Because the instant petition was not constructively filed until July 2010, absent tolling the petition is time-barred.

II. Statutory Tolling

Title 28 U.S.C. § 2244(d)(2) states that the "time during which a properly filed application for State post-conviction or other collateral review with respect to the pertinent judgment or claim is pending shall not be counted toward" the one-year limitation period. 28 U.S.C. § 2244(d)(2).

State time limits are conditions to filing which render a petition not properly filed. Pace, supra, 544 U.S. at 417. When a state court rejects a petition for post-conviction relief as untimely, the petition is not a "properly filed" application for post-conviction or collateral review within the meaning of § 2244(d)(2), and thus it does not toll the running of the limitation period. Id.

Here, petitioner filed several state post-conviction collateral challenges.
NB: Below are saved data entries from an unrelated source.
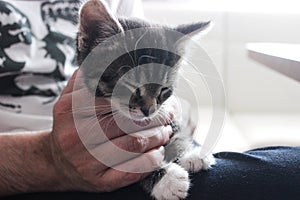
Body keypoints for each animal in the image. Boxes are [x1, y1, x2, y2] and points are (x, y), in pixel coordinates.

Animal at [76, 0, 214, 199]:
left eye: (164, 89)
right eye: (131, 85)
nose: (149, 110)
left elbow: (175, 129)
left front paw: (189, 153)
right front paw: (167, 179)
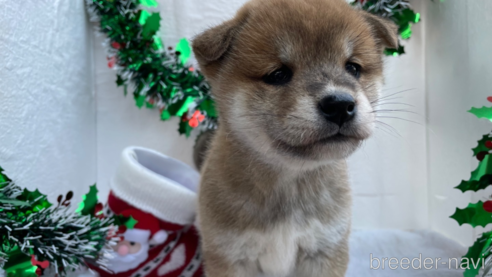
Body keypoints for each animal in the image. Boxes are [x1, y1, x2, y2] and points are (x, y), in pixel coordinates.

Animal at [192, 0, 400, 274]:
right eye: (278, 74)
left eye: (353, 68)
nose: (339, 105)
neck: (289, 182)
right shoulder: (230, 256)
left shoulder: (325, 248)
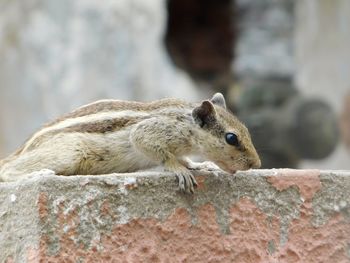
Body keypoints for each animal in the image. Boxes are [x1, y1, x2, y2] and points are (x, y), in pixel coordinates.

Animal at [0, 93, 260, 194]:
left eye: (246, 131)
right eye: (231, 138)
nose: (256, 164)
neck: (186, 122)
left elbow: (185, 158)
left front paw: (199, 165)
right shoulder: (150, 131)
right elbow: (159, 151)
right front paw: (179, 169)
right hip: (69, 152)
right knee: (8, 171)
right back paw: (38, 174)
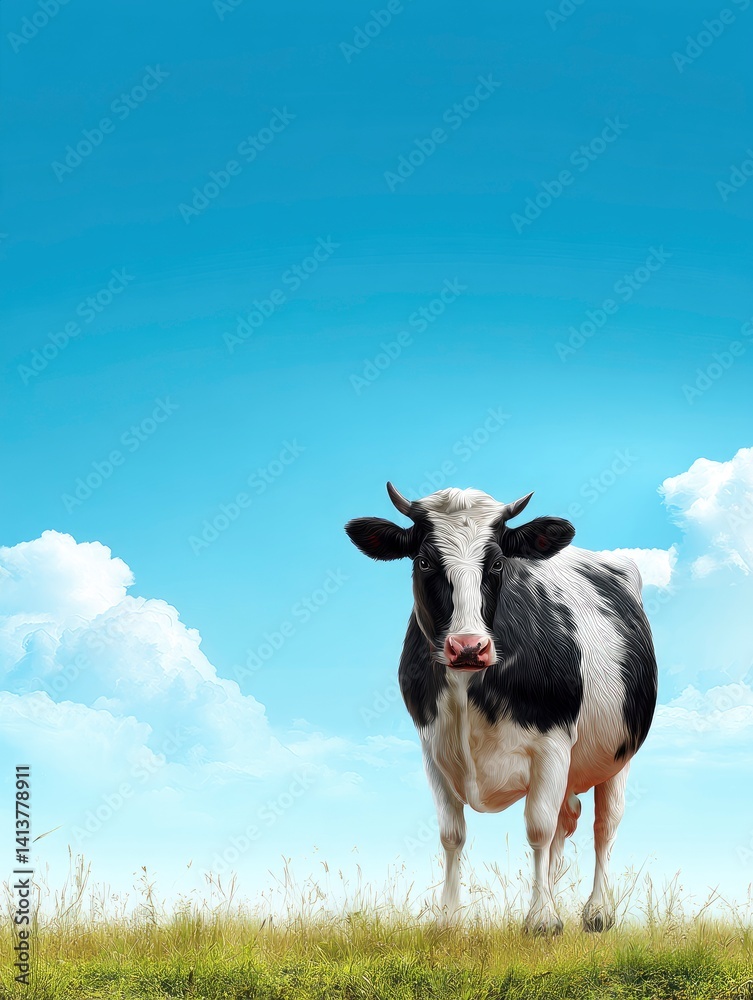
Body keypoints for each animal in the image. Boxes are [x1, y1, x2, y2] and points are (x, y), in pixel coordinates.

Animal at [345, 483, 657, 934]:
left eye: (496, 563)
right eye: (423, 560)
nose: (468, 647)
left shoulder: (551, 744)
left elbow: (538, 827)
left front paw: (541, 920)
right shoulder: (433, 750)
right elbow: (452, 834)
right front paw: (449, 918)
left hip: (617, 755)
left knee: (603, 825)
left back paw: (597, 912)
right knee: (567, 819)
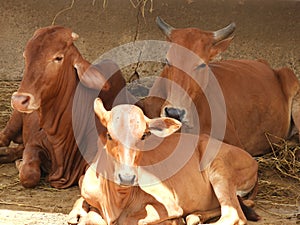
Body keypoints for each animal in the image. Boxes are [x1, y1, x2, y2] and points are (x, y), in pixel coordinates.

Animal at [0, 25, 134, 188]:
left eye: (58, 58)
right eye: (25, 56)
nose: (19, 100)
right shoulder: (35, 142)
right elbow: (28, 175)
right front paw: (21, 165)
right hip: (16, 117)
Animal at [67, 98, 258, 225]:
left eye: (144, 135)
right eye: (109, 134)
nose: (127, 177)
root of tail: (254, 162)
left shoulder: (168, 202)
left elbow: (130, 220)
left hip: (220, 169)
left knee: (234, 216)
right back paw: (193, 217)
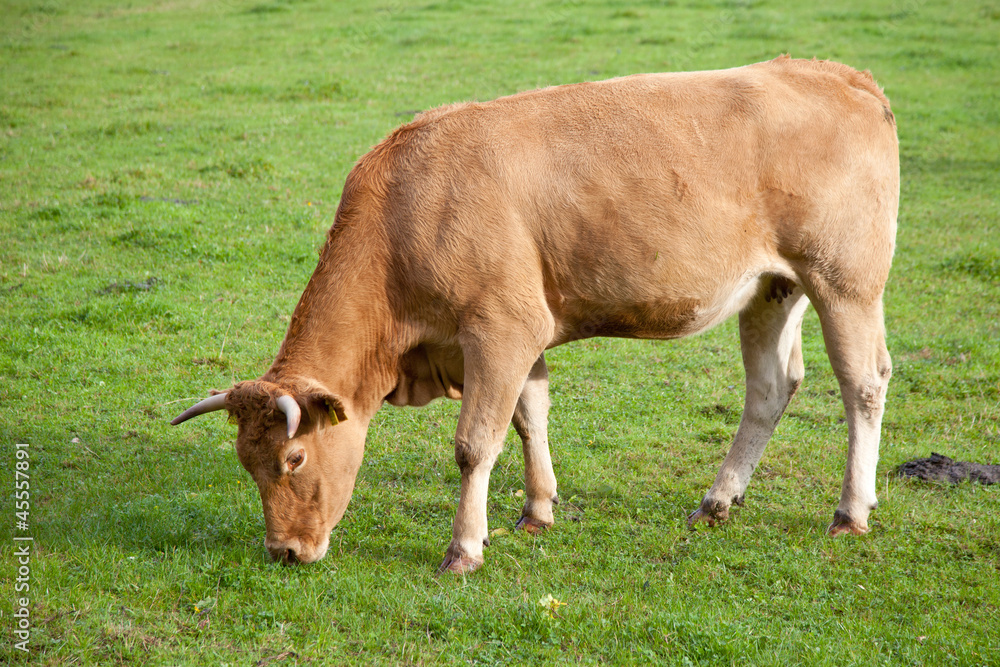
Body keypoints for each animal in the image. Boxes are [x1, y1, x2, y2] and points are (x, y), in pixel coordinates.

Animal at [172, 56, 900, 576]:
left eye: (293, 458)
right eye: (246, 460)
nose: (285, 551)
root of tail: (835, 72)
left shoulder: (500, 327)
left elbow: (475, 442)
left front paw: (465, 548)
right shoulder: (520, 330)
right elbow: (530, 416)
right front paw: (537, 510)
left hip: (845, 282)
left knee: (864, 384)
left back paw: (850, 511)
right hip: (773, 287)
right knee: (770, 388)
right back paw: (718, 501)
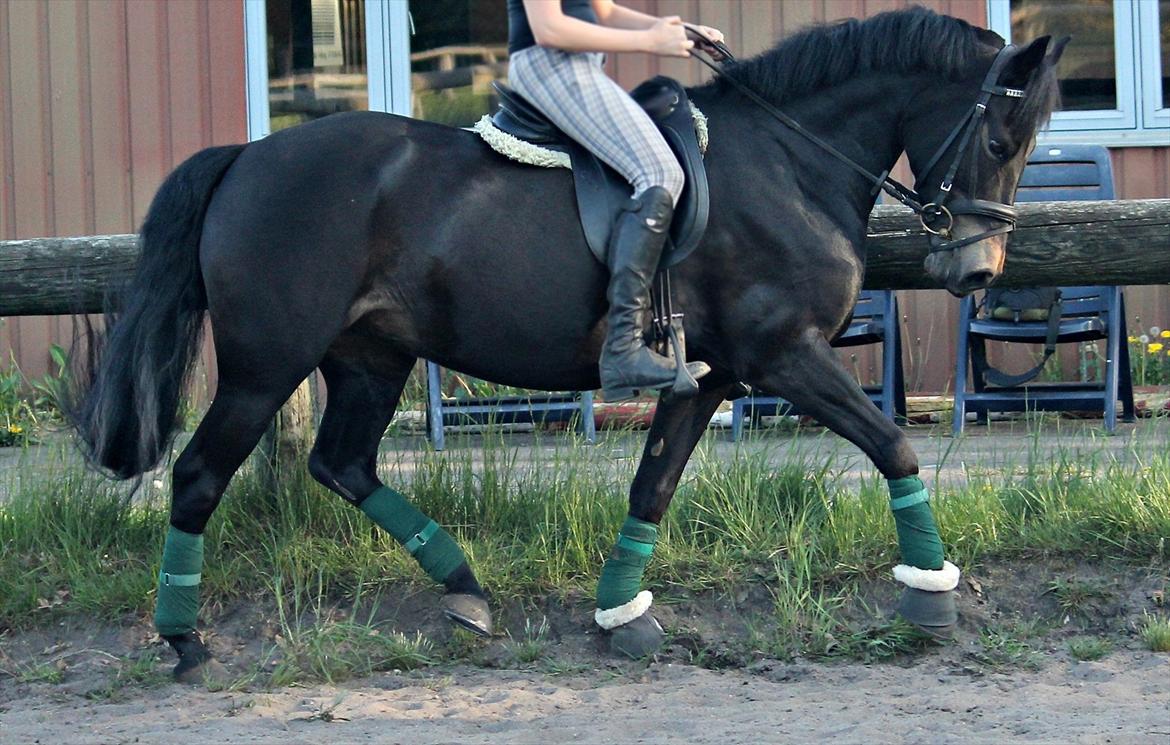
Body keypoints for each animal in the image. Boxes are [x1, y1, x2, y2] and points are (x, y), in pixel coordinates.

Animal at [70, 7, 1062, 678]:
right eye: (1002, 137)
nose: (976, 270)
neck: (791, 162)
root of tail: (245, 153)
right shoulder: (785, 353)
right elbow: (894, 443)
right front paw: (929, 594)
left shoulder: (709, 376)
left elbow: (653, 485)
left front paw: (623, 613)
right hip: (266, 363)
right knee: (202, 475)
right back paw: (185, 637)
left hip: (371, 355)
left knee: (342, 462)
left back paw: (465, 588)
The first such petition, pending between August 27, 2002 and February 11, 2003 in the California Supreme Court, served to toll the limitations period for 5/12 months, as respondent concedes. However, petitioner's next state habeas petition, filed five years later, and all subsequent state habeas petitions, were not filed within a "reasonable" time and thus have no tolling effect under the statute. See Chavis, supra, 546 U.S. at 201 (unexplained delay of six months not a "reasonable" delay for tolling purposes); see also Bonner, supra, 425 F.3d at 1148 (when a state post-conviction petition is determined to be untimely by a state court, that is the end of the matter for purposes of § 2244(d)(2)). Thus, absent equitable tolling, the petition is time-barred.

III. Equitable Tolling

Petitioner argues for equitable tolling based on his 2007 discovery of the Cunningham case, which he claims is the only case that applies to his sentence. This argument lacks merit: For the reasons discussed above, Cunningham does not apply to petitioner's sentence. The fact that petitioner learned of Cunningham in 2007 and subsequently filed a series of habeas petitions in the state courts does not excuse the untimeliness of the instant federal petition, which does not raise a Cunningham claim. Thus the undersigned will recommend that the petition be dismissed as untimely.

Accordingly, IT IS HEREBY RECOMMENDED that:

1. Respondent's March 18, 2011 motion to dismiss for untimeliness (Dkt. No. 21) be granted; and 2. The petition (Dkt. No. 1) be dismissed.

These findings and recommendations are submitted to the United States District Judge assigned to the case, pursuant to the provisions of 28 U.S.C. § 636(b)(l). Within twenty-one days after being served with these findings and recommendations, any party may file written objections with the court and serve a copy on all parties. Such a document should be captioned "Objections to Magistrate Judge's Findings and Recommendations." Any reply to the objections shall be served and filed within fourteen days after service of the objections. The parties are advised that failure to file objections within the specified time may waive the right to appeal the District Court's order. Martinez v. Ylst, 951 F.2d 1153 (9th Cir. 1991).